NOTAM is a critical tool that provides pilots with essential information that can impact the safety of flights, from potential for thunderstorms to icing, and even runway construction.
"There are other sources of information that you can get this, but for safety reasons, this is one of the critical systems," Professor Laurie Garrow, co-director of the Center for Urban and Regional Air Mobility at Georgia Tech, told Spectrum News' Angi Gonzalez. "So you may be able to take off a certain number of flights without it, but you're not going to want to run systemwide without this information."
Longtime aviation insiders could not recall an outage of such magnitude caused by a technology breakdown. Some compared it to the nationwide shutdown of airspace after the Sept. 11 terror attacks in 2001.
“Periodically there have been local issues here or there, but this is pretty significant historically,” said Tim Campbell, a former senior vice president of air operations at American Airlines and now a consultant in Minneapolis.
Campbell said there has long been concern about the Federal Aviation Administration’s technology, and not just the NOTAM system.

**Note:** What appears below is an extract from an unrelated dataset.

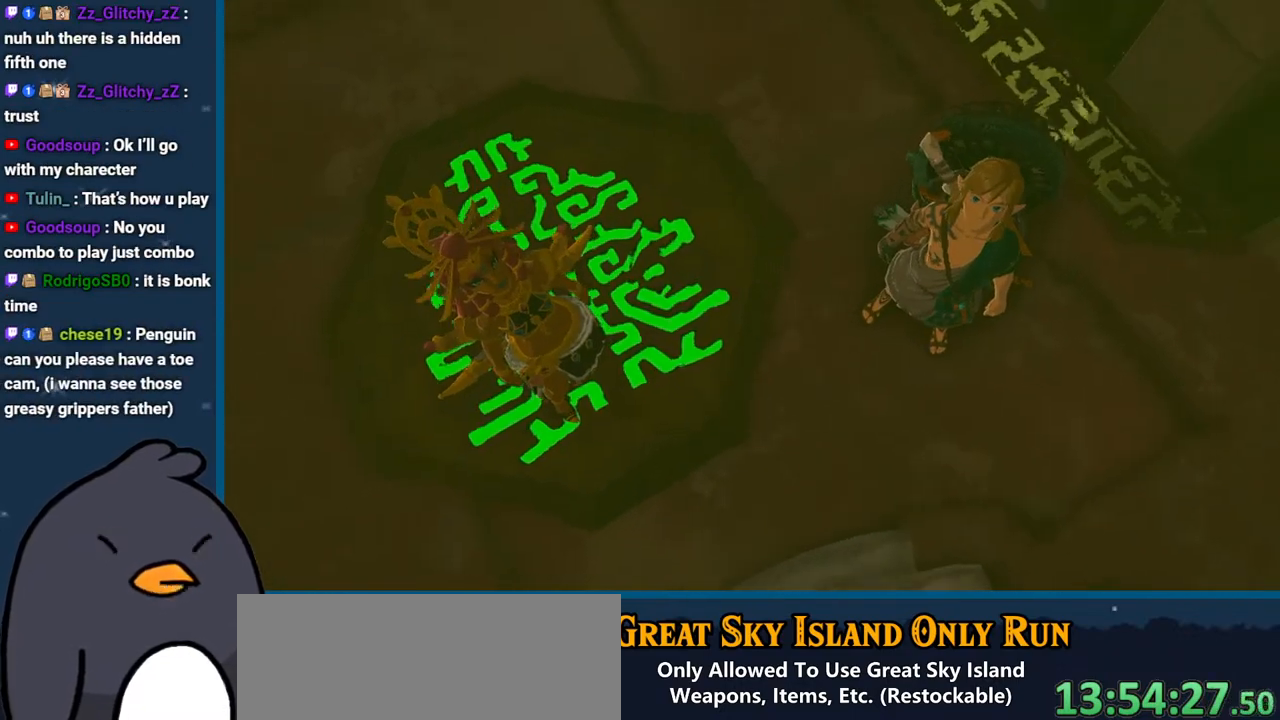
{"buttons": ["X", "START"], "left_stick": "center", "right_stick": "center", "events": [[267, "X", "down"], [383, "X", "up"], [483, "X", "down"], [500, "START", "down"]]}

“So much of their systems are old mainframe systems that are generally reliable but they are out of date,” he said.
John Cox, a former airline pilot and aviation safety expert, said there has been talk in the aviation industry for years about trying to modernize the NOTAM system, but he did not know the age of the servers that the FAA uses.

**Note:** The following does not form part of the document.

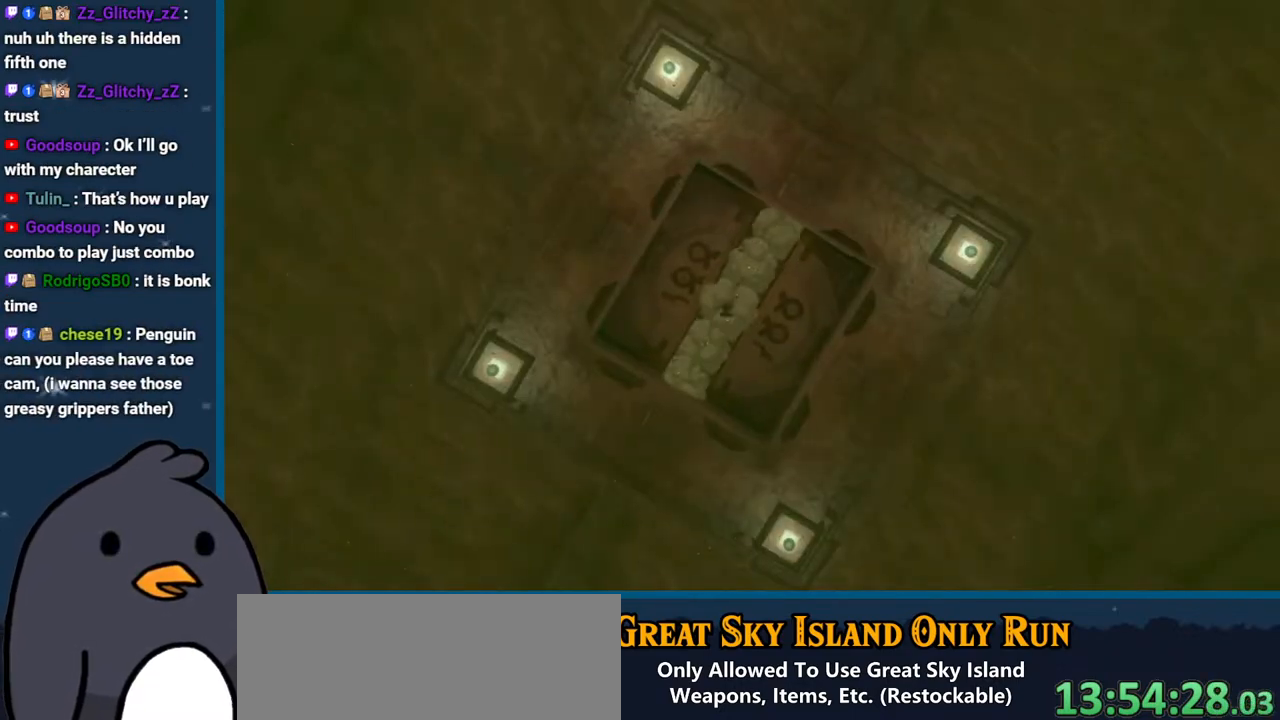
{"buttons": [], "left_stick": "center", "right_stick": "center", "events": [[67, "X", "up"], [117, "START", "up"], [150, "X", "down"], [250, "X", "up"], [317, "X", "down"], [433, "X", "up"]]}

He couldn’t say whether a cyberattack was possible.
“I’ve been flying 53 years. I’ve never heard the system go down like this,” Cox said. “So something unusual happened.”
According to FAA advisories, the NOTAM system failed at 8:28 p.m. Eastern on Tuesday preventing new or amended notices from being distributed to pilots. The FAA resorted to a telephone hotline to keep departures flying overnight, but as daytime traffic picked up it overwhelmed the telephone backup system.
"There would be a series of tests that the FAA would have gone through this morning to make sure that that system not only looked like your computer screen was back up and running, but that it was behaving as you expected, communicating information correctly," Garrow told Spectrum News.
The FAA ordered all departing flights grounded early Wednesday morning, affecting all passenger and shipping flights.
Some medical flights could get clearance and the outage did not impact any military operations or mobility.
Flights for the U.S. military’s Air Mobility Command, were not affected.